As he grinned into my face, completely at ease with my examining of his ethnic features, I had to smile, too. “Morocco,” I ventured, knowing it was a bit cliché.

“Egypt.” 

“Egypt? Oh, cool.” Not bad, I wasn’t that geographically divergent.

“And you?”

“America.” As an afterthought, I added, “But my dad is from Iran.” Other people from the region knew to appreciate it.

“And your mom is Dutch?”

“Japanese.”

“Wow.  Iran, Japan, America?”

“Yeah.”

“Where did you learn Dutch?”

“Here.”

“How long have you been here?”

“Two years.”

“You speak well.”

“Thanks.” Egypt. “You know how to make cushary?” I took care to pronounce it the way I had been taught, with the accent on the first syllable.

“Yeah. How you know cushary?”

“I have a recipe. But I bet when I make it, it’s not as good as yours.” 

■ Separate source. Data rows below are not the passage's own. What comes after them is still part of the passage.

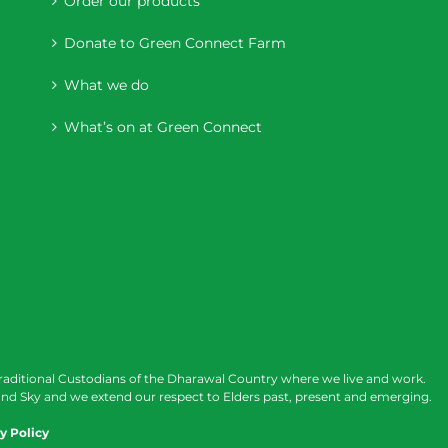
Order our products
Donate to Green Connect Farm
What we do
What’s on at Green Connect
raditional Custodians of the Dharawal Country where we live and work.
nd Sky and we extend our respect to Elders past, present and emerging.
y Policy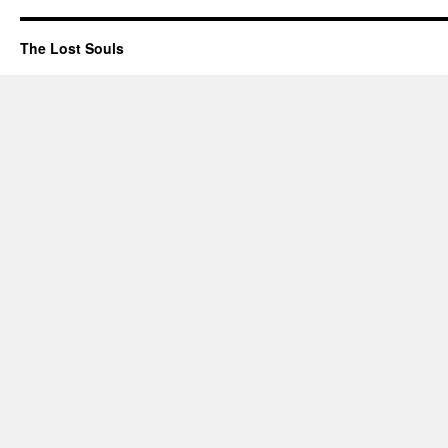
The Lost Souls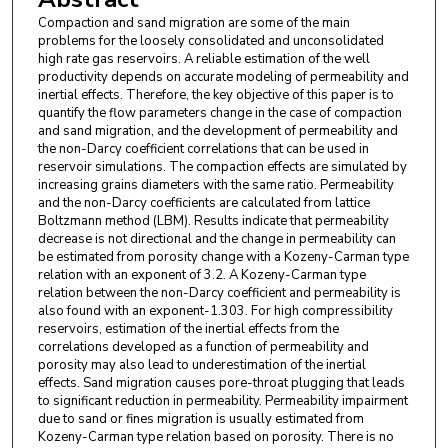
Compaction and sand migration are some of the main
problems for the loosely consolidated and unconsolidated
high rate gas reservoirs. A reliable estimation of the well
productivity depends on accurate modeling of permeability and
inertial effects. Therefore, the key objective of this paper is to
quantify the flow parameters change in the case of compaction
and sand migration, and the development of permeability and
the non-Darcy coefficient correlations that can be used in
reservoir simulations. The compaction effects are simulated by
increasing grains diameters with the same ratio. Permeability
and the non-Darcy coefficients are calculated from lattice
Boltzmann method (LBM). Results indicate that permeability
decrease is not directional and the change in permeability can
be estimated from porosity change with a Kozeny-Carman type
relation with an exponent of 3.2. A Kozeny-Carman type
relation between the non-Darcy coefficient and permeability is
also found with an exponent-1.303. For high compressibility
reservoirs, estimation of the inertial effects from the
correlations developed as a function of permeability and
porosity may also lead to underestimation of the inertial
effects. Sand migration causes pore-throat plugging that leads
to significant reduction in permeability. Permeability impairment
due to sand or fines migration is usually estimated from
Kozeny-Carman type relation based on porosity. There is no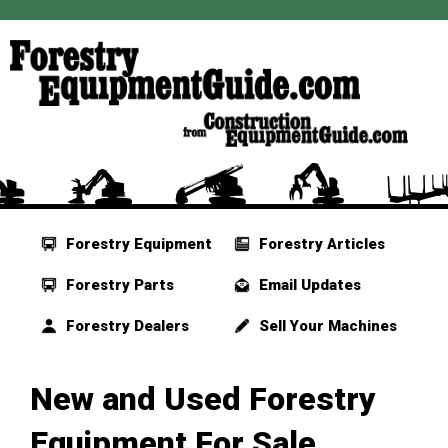
Forestry Equipment
Forestry Articles
Forestry Parts
Email Updates
Forestry Dealers
Sell Your Machines
New and Used Forestry
Equipment For Sale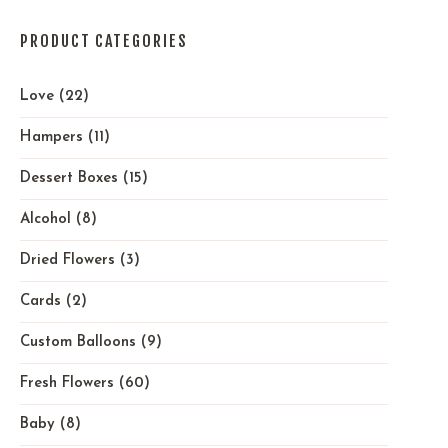
PRODUCT CATEGORIES
Love
(22)
Hampers
(11)
Dessert Boxes
(15)
Alcohol
(8)
Dried Flowers
(3)
Cards
(2)
Custom Balloons
(9)
Fresh Flowers
(60)
Baby
(8)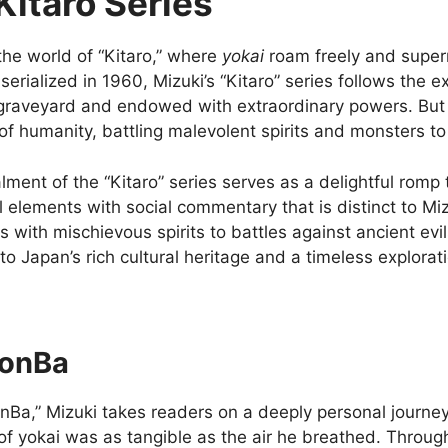
Kitaro Series
the world of “Kitaro,” where
yokai
roam freely and super
t serialized in 1960, Mizuki’s “Kitaro” series follows the 
 graveyard and endowed with extraordinary powers. But K
of humanity, battling malevolent spirits and monsters 
lment of the “Kitaro” series serves as a delightful romp
l elements with social commentary that is distinct to Miz
 with mischievous spirits to battles against ancient evil
to Japan’s rich cultural heritage and a timeless explora
onBa
nBa,” Mizuki takes readers on a deeply personal journey
of yokai was as tangible as the air he breathed. Through 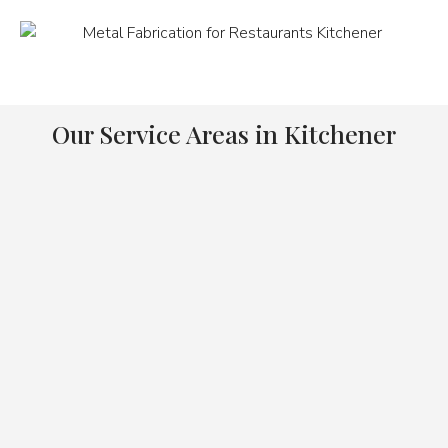
Our Service Areas in Kitchener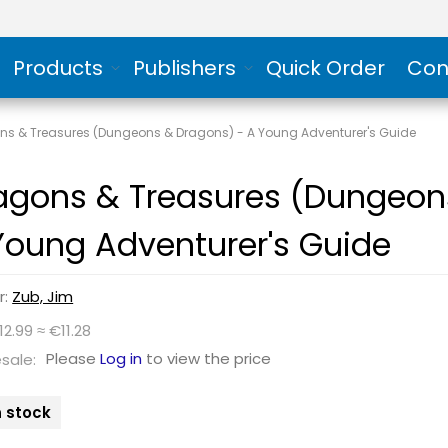
Products
Publishers
Quick Order
Con
ns & Treasures (Dungeons & Dragons) - A Young Adventurer's Guide
agons & Treasures (Dungeon
Young Adventurer's Guide
r:
Zub, Jim
12.99 ≈ €11.28
Please
Log in
to view the price
sale:
n stock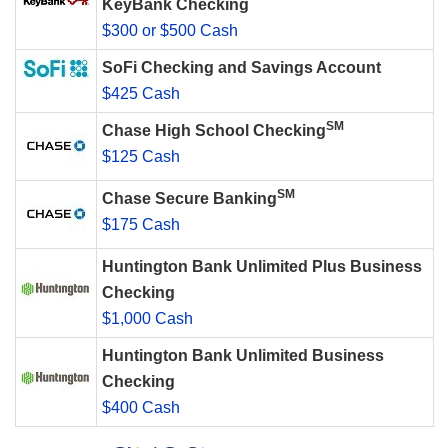
KeyBank Checking
$300 or $500 Cash
SoFi Checking and Savings Account
$425 Cash
SM
Chase High School Checking
$125 Cash
SM
Chase Secure Banking
$175 Cash
Huntington Bank Unlimited Plus Business
Checking
$1,000 Cash
Huntington Bank Unlimited Business
Checking
$400 Cash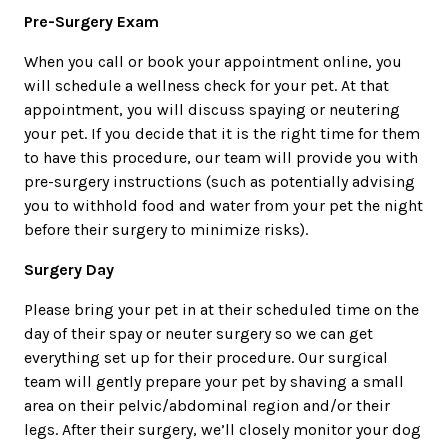
Pre-Surgery Exam
When you call or book your appointment online, you
will schedule a wellness check for your pet. At that
appointment, you will discuss spaying or neutering
your pet. If you decide that it is the right time for them
to have this procedure, our team will provide you with
pre-surgery instructions (such as potentially advising
you to withhold food and water from your pet the night
before their surgery to minimize risks).
Surgery Day
Please bring your pet in at their scheduled time on the
day of their spay or neuter surgery so we can get
everything set up for their procedure. Our surgical
team will gently prepare your pet by shaving a small
area on their pelvic/abdominal region and/or their
legs. After their surgery, we’ll closely monitor your dog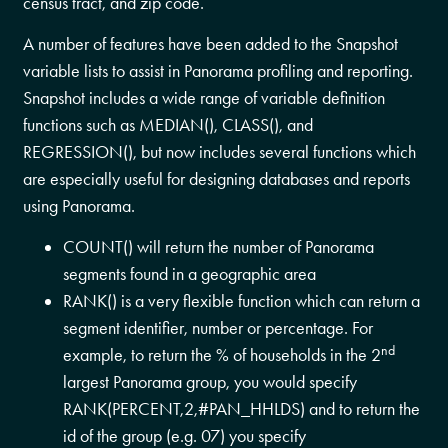
census tract, and zip code.
A number of features have been added to the Snapshot
variable lists to assist in Panorama profiling and reporting.
Snapshot includes a wide range of variable definition
functions such as MEDIAN(), CLASS(), and
REGRESSION(), but now includes several functions which
are especially useful for designing databases and reports
using Panorama.
COUNT() will return the number of Panorama
segments found in a geographic area
RANK() is a very flexible function which can return a
segment identifier, number or percentage. For
nd
example, to return the % of households in the 2
largest Panorama group, you would specify
RANK(PERCENT,2,#PAN_HHLDS) and to return the
id of the group (e.g. 07) you specify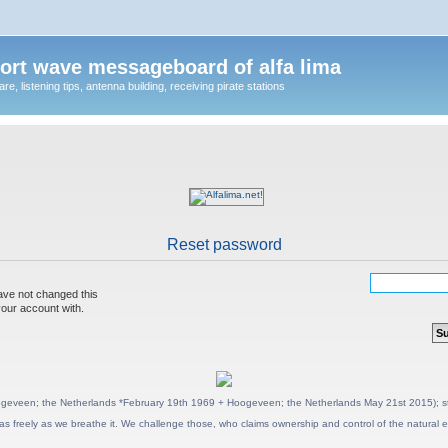
ort wave messageboard of alfa lima
, listening tips, antenna building, receiving pirate stations
Reset password
ave not changed this
your account with.
geveen; the Netherlands *February 19th 1969 + Hoogeveen; the Netherlands May 21st 2015); stat
as freely as we breathe it. We challenge those, who claims ownership and control of the natural e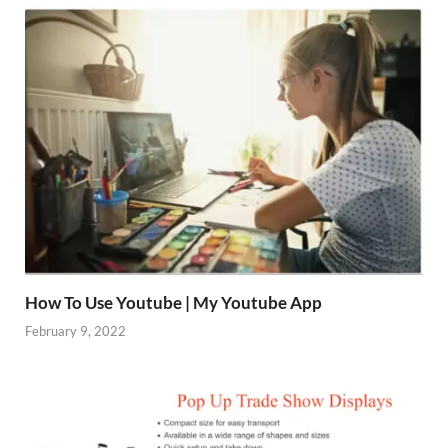
How To Use Youtube | My Youtube App
February 9, 2022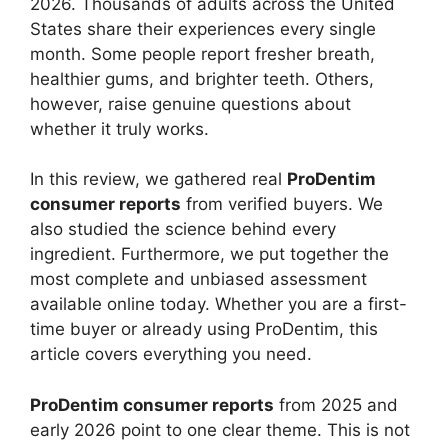
2026. Thousands of adults across the United
States share their experiences every single
month. Some people report fresher breath,
healthier gums, and brighter teeth. Others,
however, raise genuine questions about
whether it truly works.
In this review, we gathered real
ProDentim
consumer reports
from verified buyers. We
also studied the science behind every
ingredient. Furthermore, we put together the
most complete and unbiased assessment
available online today. Whether you are a first-
time buyer or already using ProDentim, this
article covers everything you need.
ProDentim consumer reports
from 2025 and
early 2026 point to one clear theme. This is not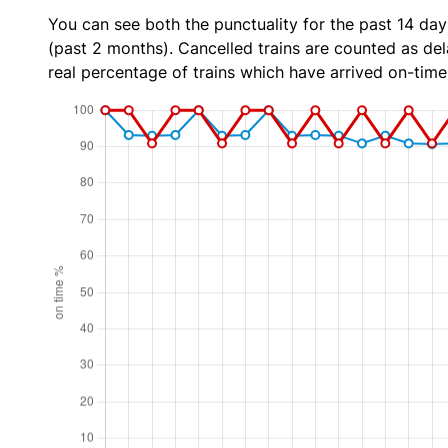
You can see both the punctuality for the past 14 day
(past 2 months). Cancelled trains are counted as dela
real percentage of trains which have arrived on-time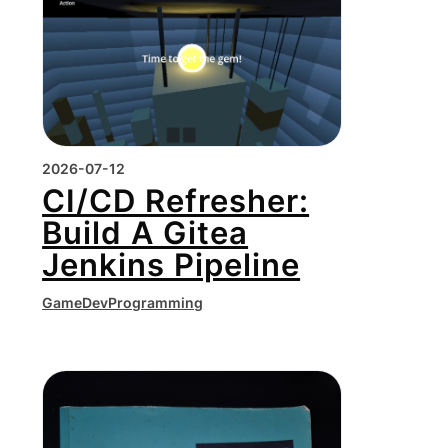
2026-07-12
CI/CD Refresher:
Build A Gitea
Jenkins Pipeline
GameDev
Programming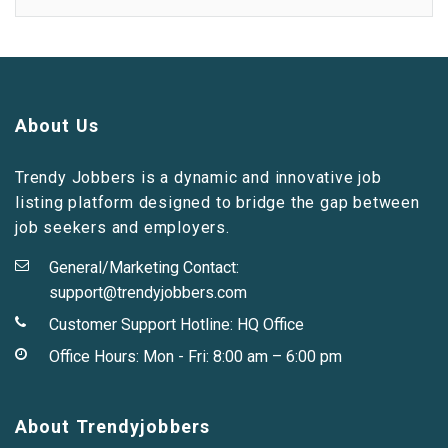
About Us
Trendy Jobbers is a dynamic and innovative job
listing platform designed to bridge the gap between
job seekers and employers.
General/Marketing Contact:
support@trendyjobbers.com
Customer Support Hotline:
HQ Office
Office Hours: Mon - Fri: 8:00 am – 6:00 pm
About Trendyjobbers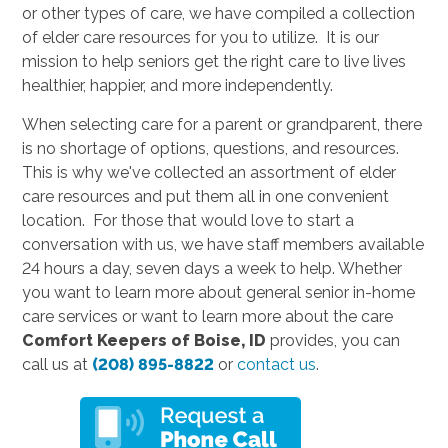
or other types of care, we have compiled a collection
of elder care resources for you to utilize. It is our
mission to help seniors get the right care to live lives
healthier, happier, and more independently.
When selecting care for a parent or grandparent, there
is no shortage of options, questions, and resources.
This is why we've collected an assortment of elder
care resources and put them all in one convenient
location. For those that would love to start a
conversation with us, we have staff members available
24 hours a day, seven days a week to help. Whether
you want to learn more about general senior in-home
care services or want to learn more about the care
Comfort Keepers of Boise, ID
provides, you can
call us at
(208) 895-8822
or
contact us
.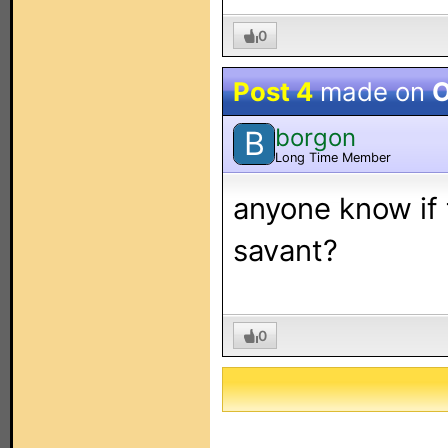
0
Post 4
made on
O
borgon
B
Long Time Member
anyone know if
savant?
0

His face broke into a grin again, and he shook his head, looking modest. 

My salmon was done. Saíd threw in some spinach, grilled it, and topped it all off with sprigs of cumin and a slice of lime. From somewhere in the recesses of the fryer, he produced a sizzling handful of extra fries. As he handed the plate over, he wished me a good meal.

“I’ll be working here tomorrow if you want to tell me how it tasted.”

“Oh, okay. I’m sure it’ll be great. Have a good one, okay?”

Nodding, Saíd smiled one last time. I picked up the tray, my mom’s hand-me-down-coat and the organic groceries before hobbling to the cash register.

 

Copyright © 2007 Anastasia Hacopian. All rights reserved.

    

2 Responses to “French Fry Guy”

  1. Elfi Enn Says:

    Sounds like New Yorker material to me, Maedel.